▶ _Source extract_
--- begin ---
Typically, the water (brine) film is found to be very weak in the oil-saturated core sample due to the hydrophobic interaction between the oil droplet and oil in the rock sample (deposited asphaltenes/resins), which in turn leads to rapid rupturing of the brine films. However, it can be tuned by altering the chemistry of the base fluids by introducing the ILs into the brine fluid. This will increase the brine film thickness at the three-phase interface even at harsh conditions, through various actions such as slower diffusion of ILs into the brine film, increasing disjoining pressure at the three-phase interline, increasing water-phase relative permeability, decreasing the viscosity of the base fluid, reduction of oil–water interfacial tension, and so forth.39

It is also revealed that the rock surface turns negative or less positive over an increase in temperature, repulsing the oil drops (organic components) and favoring the water-wet behavior.35 It is understood that the combined effect of relative permeability, oil–water interfacial tension, IL diffusion into the thin film, and surface charges or potential variation over the temperature favors the increased water wetness than the lower temperature.
--- end ---
▶ _Record excerpts_
--- begin ---
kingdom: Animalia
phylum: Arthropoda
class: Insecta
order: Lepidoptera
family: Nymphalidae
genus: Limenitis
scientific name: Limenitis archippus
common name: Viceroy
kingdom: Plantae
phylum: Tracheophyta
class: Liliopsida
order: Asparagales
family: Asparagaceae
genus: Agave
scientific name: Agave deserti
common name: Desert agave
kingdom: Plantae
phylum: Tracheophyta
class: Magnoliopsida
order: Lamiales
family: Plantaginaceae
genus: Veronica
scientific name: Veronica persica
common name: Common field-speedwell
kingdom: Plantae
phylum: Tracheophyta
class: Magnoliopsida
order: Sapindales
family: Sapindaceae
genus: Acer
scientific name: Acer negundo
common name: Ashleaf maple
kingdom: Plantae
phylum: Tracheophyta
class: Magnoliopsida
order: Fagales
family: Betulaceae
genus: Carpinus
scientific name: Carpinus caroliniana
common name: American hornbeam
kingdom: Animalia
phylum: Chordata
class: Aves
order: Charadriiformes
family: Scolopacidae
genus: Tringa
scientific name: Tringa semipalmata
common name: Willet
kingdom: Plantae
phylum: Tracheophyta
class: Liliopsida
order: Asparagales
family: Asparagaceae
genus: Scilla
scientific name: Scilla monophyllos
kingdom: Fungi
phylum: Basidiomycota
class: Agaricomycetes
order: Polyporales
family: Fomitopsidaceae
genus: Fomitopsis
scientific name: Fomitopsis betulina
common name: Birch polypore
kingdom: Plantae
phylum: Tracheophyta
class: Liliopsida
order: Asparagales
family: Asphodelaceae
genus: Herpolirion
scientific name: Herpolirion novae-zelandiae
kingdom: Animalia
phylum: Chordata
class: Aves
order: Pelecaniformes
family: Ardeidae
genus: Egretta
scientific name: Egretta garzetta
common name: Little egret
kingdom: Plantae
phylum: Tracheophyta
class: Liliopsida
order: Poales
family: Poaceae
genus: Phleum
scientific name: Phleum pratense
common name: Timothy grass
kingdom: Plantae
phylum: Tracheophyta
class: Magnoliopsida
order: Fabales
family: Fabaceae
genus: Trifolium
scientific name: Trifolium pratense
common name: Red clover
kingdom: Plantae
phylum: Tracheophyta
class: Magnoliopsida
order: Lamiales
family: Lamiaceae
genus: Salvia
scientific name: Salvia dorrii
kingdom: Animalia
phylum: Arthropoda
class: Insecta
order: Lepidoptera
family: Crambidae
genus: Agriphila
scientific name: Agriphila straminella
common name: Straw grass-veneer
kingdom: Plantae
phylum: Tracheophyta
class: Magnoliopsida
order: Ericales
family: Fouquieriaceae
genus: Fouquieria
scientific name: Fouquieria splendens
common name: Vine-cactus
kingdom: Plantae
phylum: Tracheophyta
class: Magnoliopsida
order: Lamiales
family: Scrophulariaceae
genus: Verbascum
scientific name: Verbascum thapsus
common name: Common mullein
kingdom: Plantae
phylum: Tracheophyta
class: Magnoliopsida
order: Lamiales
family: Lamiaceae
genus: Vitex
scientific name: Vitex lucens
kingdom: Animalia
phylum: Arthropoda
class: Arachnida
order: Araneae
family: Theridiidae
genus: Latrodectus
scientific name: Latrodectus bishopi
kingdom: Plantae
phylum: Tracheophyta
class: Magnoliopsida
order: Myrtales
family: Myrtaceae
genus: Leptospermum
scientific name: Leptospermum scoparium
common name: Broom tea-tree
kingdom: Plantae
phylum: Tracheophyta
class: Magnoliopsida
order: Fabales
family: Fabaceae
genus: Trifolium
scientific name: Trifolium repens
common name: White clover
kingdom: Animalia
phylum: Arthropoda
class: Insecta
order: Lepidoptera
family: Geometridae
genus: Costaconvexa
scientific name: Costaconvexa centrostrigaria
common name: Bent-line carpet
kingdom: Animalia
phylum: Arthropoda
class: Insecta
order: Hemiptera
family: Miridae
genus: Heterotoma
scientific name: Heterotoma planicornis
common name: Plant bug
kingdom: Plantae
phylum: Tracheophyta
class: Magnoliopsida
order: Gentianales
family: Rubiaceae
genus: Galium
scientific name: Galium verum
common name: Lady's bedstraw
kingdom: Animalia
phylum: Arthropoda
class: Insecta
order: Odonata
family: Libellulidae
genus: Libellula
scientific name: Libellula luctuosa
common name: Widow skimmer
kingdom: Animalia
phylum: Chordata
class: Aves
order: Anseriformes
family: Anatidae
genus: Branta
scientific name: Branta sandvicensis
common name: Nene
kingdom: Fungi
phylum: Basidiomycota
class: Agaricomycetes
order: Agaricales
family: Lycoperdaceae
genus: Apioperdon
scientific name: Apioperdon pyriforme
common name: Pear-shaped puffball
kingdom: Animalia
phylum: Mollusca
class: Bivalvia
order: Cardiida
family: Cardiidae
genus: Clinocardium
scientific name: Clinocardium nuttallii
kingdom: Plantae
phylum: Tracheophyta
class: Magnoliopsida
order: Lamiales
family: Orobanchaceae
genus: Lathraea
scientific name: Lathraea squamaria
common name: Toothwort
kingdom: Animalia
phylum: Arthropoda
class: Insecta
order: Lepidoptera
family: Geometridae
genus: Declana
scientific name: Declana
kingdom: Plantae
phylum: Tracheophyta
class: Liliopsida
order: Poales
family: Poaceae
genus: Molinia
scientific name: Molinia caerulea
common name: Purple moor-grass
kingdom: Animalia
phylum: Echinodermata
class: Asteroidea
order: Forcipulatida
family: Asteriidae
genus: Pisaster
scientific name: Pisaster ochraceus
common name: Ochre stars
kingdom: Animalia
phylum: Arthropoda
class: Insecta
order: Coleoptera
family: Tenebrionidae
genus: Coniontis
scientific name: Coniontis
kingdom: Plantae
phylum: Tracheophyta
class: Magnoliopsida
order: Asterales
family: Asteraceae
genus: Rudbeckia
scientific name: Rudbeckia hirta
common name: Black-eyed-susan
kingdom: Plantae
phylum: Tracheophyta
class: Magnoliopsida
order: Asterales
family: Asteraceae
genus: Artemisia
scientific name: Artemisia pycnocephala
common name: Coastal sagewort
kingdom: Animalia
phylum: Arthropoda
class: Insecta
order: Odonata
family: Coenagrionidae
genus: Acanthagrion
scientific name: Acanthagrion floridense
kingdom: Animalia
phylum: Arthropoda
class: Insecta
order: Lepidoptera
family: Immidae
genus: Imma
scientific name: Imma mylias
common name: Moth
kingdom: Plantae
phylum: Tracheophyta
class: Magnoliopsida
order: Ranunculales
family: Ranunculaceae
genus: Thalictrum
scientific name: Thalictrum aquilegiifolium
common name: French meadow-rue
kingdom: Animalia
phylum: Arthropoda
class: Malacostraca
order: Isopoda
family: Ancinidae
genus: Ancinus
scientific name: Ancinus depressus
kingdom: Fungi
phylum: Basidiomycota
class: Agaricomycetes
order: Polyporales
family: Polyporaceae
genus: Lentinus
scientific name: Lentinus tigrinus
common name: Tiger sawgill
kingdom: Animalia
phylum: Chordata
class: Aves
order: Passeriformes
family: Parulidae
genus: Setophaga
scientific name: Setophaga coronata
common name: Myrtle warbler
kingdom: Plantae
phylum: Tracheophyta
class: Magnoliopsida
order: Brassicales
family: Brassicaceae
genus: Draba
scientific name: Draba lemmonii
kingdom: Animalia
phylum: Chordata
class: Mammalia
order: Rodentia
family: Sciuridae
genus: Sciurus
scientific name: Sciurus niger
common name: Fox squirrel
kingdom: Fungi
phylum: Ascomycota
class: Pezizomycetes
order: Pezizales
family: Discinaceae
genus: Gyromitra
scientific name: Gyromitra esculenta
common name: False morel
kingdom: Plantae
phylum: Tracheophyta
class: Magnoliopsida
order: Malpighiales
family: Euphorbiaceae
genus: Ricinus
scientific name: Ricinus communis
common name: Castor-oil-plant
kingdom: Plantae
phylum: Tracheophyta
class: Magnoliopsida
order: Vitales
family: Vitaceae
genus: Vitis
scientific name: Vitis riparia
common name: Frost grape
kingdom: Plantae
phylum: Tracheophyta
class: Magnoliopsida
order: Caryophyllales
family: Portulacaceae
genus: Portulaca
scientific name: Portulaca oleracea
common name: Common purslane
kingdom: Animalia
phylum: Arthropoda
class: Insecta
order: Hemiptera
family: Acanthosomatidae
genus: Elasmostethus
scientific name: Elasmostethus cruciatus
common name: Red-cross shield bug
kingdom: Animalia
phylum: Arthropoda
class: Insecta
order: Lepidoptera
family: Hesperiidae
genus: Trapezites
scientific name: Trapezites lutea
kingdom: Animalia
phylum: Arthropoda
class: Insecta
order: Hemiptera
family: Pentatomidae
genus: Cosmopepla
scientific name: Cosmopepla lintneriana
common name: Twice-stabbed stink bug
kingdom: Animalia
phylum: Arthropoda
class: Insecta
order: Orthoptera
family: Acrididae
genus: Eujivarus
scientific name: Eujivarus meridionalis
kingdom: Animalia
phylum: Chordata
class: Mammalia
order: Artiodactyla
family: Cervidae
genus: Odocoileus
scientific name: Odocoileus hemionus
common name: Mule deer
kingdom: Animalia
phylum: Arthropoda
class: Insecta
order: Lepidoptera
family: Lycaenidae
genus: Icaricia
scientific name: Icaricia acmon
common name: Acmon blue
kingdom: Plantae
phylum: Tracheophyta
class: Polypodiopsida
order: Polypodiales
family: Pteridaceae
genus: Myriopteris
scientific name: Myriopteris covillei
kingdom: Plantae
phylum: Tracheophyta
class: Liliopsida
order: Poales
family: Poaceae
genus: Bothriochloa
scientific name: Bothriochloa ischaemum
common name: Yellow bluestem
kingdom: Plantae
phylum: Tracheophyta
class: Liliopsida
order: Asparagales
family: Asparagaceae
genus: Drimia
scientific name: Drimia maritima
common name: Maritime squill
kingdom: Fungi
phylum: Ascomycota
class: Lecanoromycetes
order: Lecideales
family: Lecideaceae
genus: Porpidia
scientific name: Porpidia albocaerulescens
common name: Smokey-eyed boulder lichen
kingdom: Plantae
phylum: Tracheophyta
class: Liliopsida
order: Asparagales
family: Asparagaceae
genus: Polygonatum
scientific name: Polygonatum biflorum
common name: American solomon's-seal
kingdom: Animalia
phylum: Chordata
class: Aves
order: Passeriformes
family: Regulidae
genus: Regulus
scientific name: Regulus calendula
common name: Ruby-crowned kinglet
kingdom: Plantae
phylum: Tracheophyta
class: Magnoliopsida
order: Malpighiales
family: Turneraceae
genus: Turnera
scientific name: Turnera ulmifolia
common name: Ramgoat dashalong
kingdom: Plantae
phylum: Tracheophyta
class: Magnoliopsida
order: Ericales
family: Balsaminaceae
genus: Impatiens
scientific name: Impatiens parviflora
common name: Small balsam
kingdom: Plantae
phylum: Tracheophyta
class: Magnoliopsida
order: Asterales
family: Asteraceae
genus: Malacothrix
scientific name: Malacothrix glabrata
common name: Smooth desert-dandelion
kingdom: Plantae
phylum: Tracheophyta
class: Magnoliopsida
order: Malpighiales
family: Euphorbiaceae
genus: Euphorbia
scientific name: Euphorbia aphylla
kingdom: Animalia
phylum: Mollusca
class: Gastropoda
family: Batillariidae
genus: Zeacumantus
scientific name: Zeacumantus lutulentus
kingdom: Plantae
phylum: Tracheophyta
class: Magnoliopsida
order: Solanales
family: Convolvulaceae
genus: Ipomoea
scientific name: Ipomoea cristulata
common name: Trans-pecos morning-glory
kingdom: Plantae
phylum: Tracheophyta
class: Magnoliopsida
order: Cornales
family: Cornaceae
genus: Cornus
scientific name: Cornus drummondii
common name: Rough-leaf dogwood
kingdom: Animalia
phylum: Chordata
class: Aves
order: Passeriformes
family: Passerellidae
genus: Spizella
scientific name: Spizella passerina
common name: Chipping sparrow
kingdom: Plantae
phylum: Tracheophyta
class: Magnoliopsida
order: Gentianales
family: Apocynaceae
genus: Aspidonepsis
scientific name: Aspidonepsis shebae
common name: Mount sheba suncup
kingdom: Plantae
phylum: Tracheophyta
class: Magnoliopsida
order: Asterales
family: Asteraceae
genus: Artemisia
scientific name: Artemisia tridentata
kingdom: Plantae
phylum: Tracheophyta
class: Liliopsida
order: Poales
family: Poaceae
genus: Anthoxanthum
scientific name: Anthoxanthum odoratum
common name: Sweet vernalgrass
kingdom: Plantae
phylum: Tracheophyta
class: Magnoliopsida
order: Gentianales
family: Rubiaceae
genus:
--- end ---
▶ _Exercise task_
According to the brine-film passage, what happens to the rock surface's charge as temperature increases? Rely only on the brine-film passage for what follows.

▶ _Output for this exercise_
It turns negative or less positive.